Pharmaceutical Business review

Children’s Hospital gets influenza research grant

The flu is bad enough for healthy people, but the disease can place a special burden on those with weakened immune systems, such as patients on chemotherapy. Indeed, because patients with compromised immune systems may be contagious longer than people with healthier immune systems, they may be a reservoir for the disease.

In addition to the yearly toll of ordinary influenza (as many as 36,000 annual fatalities in the US), added concerns over potential threats – an avian flu pandemic or the use of flu as a weapon of biological warfare – put anti-flu measures into the category of biodefense.

Under a biodefense program mandated by US Congress, the National Institute of Allergy and Infectious Diseases, in conjunction with the Department of Defense, has awarded the grant to researchers at The Children’s Hospital of Philadelphia and the University of Pennsylvania.

Patients on chemotherapy, immunosuppressive drugs, or with diseases that weaken the immune system may be especially vulnerable to influenza, whether the ordinary annual variety or deadlier types. The researchers will study how such patients’ vaccine responses change over time:

The full grant encompasses six projects, each of which focuses on particular immunocompromised subpopulations. Ultimately, the researchers expect to have customized treatment recommendations for each group.

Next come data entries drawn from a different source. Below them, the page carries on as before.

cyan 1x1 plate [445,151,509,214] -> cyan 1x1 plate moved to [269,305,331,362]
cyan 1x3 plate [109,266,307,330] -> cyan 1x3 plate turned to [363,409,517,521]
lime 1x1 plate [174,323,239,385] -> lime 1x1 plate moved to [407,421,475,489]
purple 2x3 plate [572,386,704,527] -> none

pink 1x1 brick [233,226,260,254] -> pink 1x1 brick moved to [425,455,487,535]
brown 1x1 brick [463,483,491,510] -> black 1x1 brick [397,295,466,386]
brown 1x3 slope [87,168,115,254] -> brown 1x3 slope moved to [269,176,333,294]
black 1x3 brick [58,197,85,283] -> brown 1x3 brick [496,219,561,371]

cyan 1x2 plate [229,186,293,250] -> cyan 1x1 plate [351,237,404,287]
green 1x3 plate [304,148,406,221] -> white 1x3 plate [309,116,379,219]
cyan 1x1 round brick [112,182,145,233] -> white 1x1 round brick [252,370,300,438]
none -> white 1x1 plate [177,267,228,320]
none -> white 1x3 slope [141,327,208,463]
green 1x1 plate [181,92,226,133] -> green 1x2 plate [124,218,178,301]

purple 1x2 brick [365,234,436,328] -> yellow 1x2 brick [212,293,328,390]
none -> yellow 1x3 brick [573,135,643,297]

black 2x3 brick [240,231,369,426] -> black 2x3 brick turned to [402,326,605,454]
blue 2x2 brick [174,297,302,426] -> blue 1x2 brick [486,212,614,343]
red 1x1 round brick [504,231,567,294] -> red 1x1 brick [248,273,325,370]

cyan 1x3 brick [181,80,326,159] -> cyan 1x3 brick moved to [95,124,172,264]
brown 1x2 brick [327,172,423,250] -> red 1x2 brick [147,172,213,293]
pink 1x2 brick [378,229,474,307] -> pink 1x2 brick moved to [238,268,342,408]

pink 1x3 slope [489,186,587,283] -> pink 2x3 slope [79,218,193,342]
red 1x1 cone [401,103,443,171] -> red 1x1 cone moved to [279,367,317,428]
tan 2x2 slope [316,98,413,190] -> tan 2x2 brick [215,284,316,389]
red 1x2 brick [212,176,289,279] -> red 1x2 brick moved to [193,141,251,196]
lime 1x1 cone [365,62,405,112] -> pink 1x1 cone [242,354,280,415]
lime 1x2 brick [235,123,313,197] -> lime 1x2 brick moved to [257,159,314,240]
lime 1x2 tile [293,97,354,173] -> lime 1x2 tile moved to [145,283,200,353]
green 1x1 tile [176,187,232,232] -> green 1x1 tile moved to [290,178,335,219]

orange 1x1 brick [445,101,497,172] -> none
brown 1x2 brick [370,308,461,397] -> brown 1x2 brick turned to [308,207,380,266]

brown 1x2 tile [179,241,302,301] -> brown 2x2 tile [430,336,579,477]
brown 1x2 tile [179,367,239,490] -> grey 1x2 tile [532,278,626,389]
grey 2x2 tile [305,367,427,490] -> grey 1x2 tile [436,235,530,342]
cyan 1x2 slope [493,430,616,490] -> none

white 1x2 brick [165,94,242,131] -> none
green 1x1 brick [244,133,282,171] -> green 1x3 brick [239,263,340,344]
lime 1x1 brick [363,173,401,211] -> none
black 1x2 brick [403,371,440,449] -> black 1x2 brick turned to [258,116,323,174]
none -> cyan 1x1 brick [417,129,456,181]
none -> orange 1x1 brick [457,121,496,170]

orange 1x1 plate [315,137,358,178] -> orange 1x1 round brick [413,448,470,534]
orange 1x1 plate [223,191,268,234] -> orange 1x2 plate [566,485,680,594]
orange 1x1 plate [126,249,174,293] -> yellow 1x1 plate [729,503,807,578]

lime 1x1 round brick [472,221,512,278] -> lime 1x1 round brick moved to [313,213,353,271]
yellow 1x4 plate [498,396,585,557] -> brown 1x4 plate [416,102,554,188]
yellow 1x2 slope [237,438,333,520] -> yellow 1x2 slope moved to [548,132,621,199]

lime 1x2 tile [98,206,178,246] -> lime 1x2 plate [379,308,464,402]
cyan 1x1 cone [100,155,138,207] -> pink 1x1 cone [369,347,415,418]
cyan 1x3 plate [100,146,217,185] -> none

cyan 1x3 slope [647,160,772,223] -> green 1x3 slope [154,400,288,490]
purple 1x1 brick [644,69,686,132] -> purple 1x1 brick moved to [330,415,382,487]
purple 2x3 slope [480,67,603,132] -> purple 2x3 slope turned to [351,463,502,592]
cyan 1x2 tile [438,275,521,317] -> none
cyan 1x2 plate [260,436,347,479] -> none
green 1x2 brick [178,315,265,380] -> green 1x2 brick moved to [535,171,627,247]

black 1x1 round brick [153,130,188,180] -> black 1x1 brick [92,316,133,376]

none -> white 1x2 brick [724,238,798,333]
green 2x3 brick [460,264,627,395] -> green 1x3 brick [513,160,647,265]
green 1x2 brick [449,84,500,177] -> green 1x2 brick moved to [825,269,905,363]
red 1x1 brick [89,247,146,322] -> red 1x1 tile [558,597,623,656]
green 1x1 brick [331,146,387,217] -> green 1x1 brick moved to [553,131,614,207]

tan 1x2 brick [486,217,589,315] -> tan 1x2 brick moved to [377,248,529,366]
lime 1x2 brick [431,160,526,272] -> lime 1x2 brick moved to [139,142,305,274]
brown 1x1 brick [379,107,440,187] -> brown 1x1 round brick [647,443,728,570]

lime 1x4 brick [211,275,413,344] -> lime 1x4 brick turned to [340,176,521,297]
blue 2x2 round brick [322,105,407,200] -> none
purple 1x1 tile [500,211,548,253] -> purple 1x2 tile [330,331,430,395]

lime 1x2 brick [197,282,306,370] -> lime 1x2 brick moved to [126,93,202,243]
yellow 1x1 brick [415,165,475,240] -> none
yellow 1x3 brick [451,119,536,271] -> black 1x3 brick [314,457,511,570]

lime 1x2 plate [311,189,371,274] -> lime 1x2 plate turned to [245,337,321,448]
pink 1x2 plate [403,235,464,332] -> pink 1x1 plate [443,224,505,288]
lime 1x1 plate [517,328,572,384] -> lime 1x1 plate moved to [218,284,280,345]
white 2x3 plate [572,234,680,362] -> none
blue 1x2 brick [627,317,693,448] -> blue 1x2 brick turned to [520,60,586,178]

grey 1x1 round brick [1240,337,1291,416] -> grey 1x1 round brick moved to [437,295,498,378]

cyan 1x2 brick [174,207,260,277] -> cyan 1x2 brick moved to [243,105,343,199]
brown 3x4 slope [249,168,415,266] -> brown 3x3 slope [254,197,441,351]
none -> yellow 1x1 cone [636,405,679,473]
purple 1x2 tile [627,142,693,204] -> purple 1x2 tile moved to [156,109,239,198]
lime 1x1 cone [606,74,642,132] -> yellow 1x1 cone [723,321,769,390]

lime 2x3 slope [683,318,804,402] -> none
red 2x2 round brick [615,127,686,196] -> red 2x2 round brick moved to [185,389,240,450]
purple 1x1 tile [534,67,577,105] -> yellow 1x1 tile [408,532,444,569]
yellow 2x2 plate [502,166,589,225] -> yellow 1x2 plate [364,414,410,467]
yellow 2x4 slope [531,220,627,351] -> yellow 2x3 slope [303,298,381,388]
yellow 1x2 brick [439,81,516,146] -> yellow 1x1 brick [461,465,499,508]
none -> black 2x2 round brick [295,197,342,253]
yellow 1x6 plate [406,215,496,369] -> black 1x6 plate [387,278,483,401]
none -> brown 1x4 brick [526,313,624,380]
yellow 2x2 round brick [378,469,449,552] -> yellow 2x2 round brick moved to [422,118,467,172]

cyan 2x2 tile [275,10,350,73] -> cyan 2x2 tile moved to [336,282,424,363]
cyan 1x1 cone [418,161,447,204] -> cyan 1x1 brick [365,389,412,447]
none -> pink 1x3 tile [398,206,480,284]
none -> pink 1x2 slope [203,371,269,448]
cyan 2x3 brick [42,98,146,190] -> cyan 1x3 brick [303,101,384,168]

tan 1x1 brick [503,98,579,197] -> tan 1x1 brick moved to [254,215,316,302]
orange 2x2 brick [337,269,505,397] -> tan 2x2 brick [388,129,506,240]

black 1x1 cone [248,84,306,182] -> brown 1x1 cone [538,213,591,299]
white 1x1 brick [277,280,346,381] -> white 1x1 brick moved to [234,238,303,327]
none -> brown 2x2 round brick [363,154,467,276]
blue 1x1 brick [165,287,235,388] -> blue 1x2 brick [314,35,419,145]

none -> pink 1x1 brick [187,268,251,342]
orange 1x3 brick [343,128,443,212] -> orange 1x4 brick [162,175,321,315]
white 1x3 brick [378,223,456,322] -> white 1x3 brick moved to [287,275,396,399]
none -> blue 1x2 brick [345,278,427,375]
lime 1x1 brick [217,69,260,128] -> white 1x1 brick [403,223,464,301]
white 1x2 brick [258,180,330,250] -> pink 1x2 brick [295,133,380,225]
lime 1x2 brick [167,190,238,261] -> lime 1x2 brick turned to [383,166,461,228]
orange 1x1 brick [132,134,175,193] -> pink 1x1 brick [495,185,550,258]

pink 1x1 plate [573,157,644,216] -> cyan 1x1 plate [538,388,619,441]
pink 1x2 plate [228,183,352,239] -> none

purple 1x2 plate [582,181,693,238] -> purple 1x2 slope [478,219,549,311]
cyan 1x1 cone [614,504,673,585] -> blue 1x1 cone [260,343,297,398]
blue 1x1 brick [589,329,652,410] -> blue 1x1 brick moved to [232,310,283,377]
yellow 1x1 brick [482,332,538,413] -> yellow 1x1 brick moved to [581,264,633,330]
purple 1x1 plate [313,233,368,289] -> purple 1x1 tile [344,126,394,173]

Half of the projects cover children at The Children’s Hospital of Philadelphia. One project will study immune responses in children receiving different intensities of chemotherapy for solid tumors and two types of leukemia. Another project is dedicated to children with neuroblastoma who are treated with a novel type of stem cell transplant. A third group of patients has chromosome 22q.11.2 deletion syndrome, a congenital multisystem disorder that impairs the immune system.

Three projects involving adults are led by researchers in the University of Pennsylvania Health System. Two projects involve cancer patients: those receiving stem cell transplants for multiple myeloma and patients with ovarian cancer receiving an experimental treatment – an anticancer vaccine made from dendritic cells. A third group of adult patients suffer from systemic lupus erythematosus and Sjogren’s syndrome.